Morse v. Powers

45 Vt. 300 | Vt. | 1873

The opinion of the court was delivered by

Redfield, J.

This action is book account. The auditor’s report states that the plaintiff’s son, James Morse, Jr., had charge and conducted the business of the plaintiff’s store of 'goods, in Franklin, near Canada line. That there was no special agreement as to compensation for the son’s services. But it was *302“agreed that James, the son, should attend to the business of the store, and should have a support for himself and family out of the business.” Both the plaintiff and the son took goods as they wanted, from the store, for family use, and no charges were made or account kept of them. The auditor further reports that the goods were delivered by James, Jr., in payment of defendant’s services as physician in attending upon the son’s wife, and were delivered from time to time, as the services accrued; and when James, Jr. left his father’s service, he cancelled the account, by crediting on the books the defendant’s account for these professional services. The auditor finds defendant’s services necessary.

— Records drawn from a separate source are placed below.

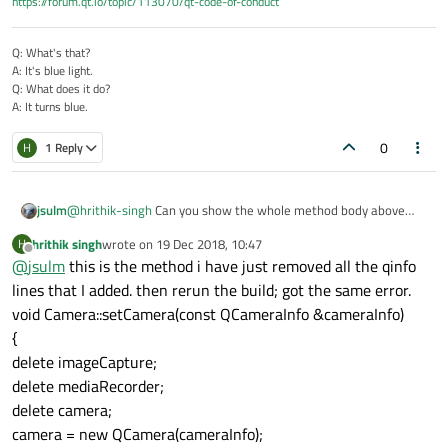
https://forum.qt.io/topic/113070/qt-code-of-conduct
mera.cpp
Q: What's that?
A: It's blue light.
Q: What does it do?
A: It turns blue.
0
H
1 Reply
jsulm
@
hrithik-singh
Can you show the whole method body above
line 182?
hrithik singh
wrote on
19 Dec 2018, 10:47
H
last edited by
Offline
@
jsulm
this is the method i have just removed all the qinfo
lines that I added. then rerun the build; got the same error.
void Camera::setCamera(const QCameraInfo &cameraInfo)
{
delete imageCapture;
delete mediaRecorder;
delete camera;
camera = new QCamera(cameraInfo);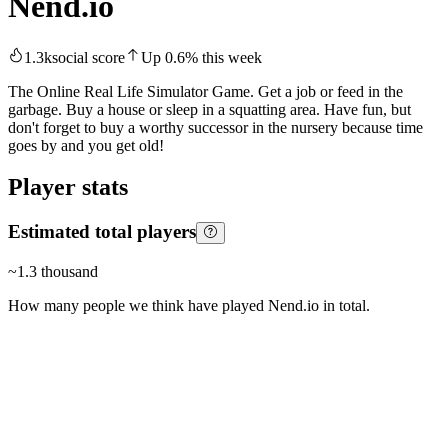
Nend.io
1.3k
social score
Up
0.6
%
this week
The Online Real Life Simulator Game. Get a job or feed in the
garbage. Buy a house or sleep in a squatting area. Have fun, but
don't forget to buy a worthy successor in the nursery because time
goes by and you get old!
Player stats
Estimated total players
~
1.3 thousand
How many people we think have played
Nend.io
in total.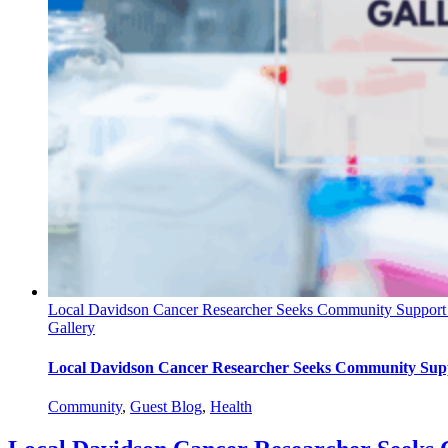
Local Davidson Cancer Researcher Seeks Community Support A
Gallery
Local Davidson Cancer Researcher Seeks Community Supp
Community
,
Guest Blog
,
Health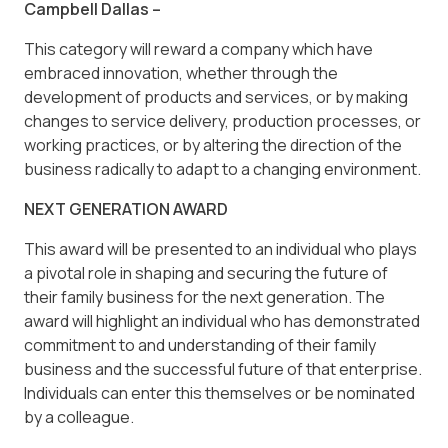
Campbell Dallas –
This category will reward a company which have
embraced innovation, whether through the
development of products and services, or by making
changes to service delivery, production processes, or
working practices, or by altering the direction of the
business radically to adapt to a changing environment.
NEXT GENERATION AWARD
This award will be presented to an individual who plays
a pivotal role in shaping and securing the future of
their family business for the next generation. The
award will highlight an individual who has demonstrated
commitment to and understanding of their family
business and the successful future of that enterprise.
Individuals can enter this themselves or be nominated
by a colleague.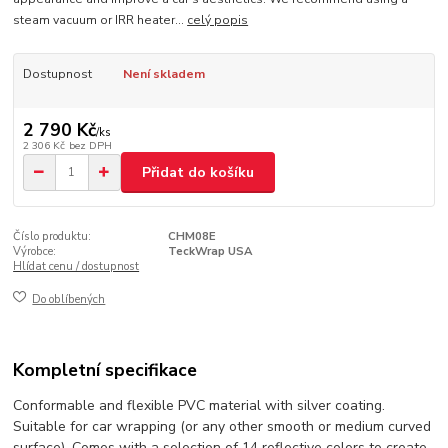
steam vacuum or IRR heater...
celý popis
Dostupnost
Není skladem
2 790 Kč
/
ks
2 306 Kč
bez DPH
Přidat do košíku
Číslo produktu:
CHM08E
Výrobce:
TeckWrap USA
Hlídat cenu / dostupnost
Do oblíbených
Kompletní specifikace
Conformable and flexible PVC material with silver coating.
Suitable for car wrapping (or any other smooth or medium curved
surface). Comes with a selection of 14 reflective colors to create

There is no doubt that the agreement at'the time the goods were delivered to the defendant, that they were received in payment of defendant’s services, was binding, as between the parties to the contract. The only question would seem to be whether James Morse, Jr. was authorized to deliver the goods in payment of his own debts.

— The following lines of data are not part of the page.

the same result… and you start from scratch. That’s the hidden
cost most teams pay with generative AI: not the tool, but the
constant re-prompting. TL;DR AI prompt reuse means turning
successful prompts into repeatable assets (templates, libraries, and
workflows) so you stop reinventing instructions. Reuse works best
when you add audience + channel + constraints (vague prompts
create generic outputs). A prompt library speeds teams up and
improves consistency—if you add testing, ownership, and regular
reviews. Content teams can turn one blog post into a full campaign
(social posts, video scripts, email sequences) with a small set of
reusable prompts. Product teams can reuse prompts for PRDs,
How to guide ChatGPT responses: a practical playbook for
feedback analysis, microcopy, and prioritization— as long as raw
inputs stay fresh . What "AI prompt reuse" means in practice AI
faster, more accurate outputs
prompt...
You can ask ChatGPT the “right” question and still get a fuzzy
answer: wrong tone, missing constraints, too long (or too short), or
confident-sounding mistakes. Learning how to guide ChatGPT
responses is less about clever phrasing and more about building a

The plaintiff agreed that the son should have “ support for himself and family, from the business” ; and he was in the habit of appropriating the goods for that purpose. Proper medical treatment to the sick, is deemed, by usage, as necessary as the provision of bread to the hungry. And, we think, the facts reported authorized the son to clothe and feed his family from the avails of the store, and, by the same means, procure “ necessary ” medical attendance to those of them that were sick.

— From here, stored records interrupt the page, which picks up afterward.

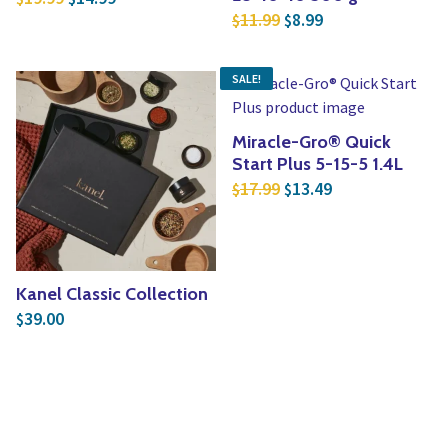
Original price was: $1
Current price is:
11.99
8.99
$
$
SALE!
Miracle-Gro® Quick
Start Plus 5-15-5 1.4L
Original price was: $1
Current price is
17.99
13.49
$
$
Kanel Classic Collection
39.00
$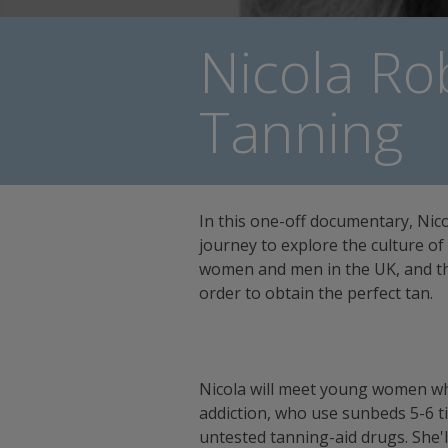
Nicola Ro
Tanning
In this one-off documentary, Nic
journey to explore the culture 
women and men in the UK, and the
order to obtain the perfect tan.
Nicola will meet young women wh
addiction, who use sunbeds 5-6 t
untested tanning-aid drugs. She'll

II. The auditor finds that the defendant relied on the plaintiff’s assent to the arrangement made between James, Jr. and the defendant. The report does not state that the plaintiff expressly assented to the arrangement, but that defendant’s reliance was based on certain specific facts reported. And it seems that plaintiff was aware that the son was delivering goods to the defendant, while the services were being rendered ; that he knew James had no other means with which to pay for those services, and that he told the defendant that “his bill would have to come out of him, but he did not care about the bill if it did the woman any good.” When the auditor states that the defendant relied on the plaintiff’s assent, “based” on these facts, the natural *303construction of the language used would be, that the plaintiff expressly assented to the arrangement. They were certainly very satisfactory proof of such assent. But however this may be, we are satisfied that the agency of James, Jr., authorized him to make the arrangement with the defendant. The judgment of the county court is therefore reversed, and judgment on the report that the defendant recover of the plaintiff forty-nine dollars and thirty-six cents, and interest from the 24th of April, 1872.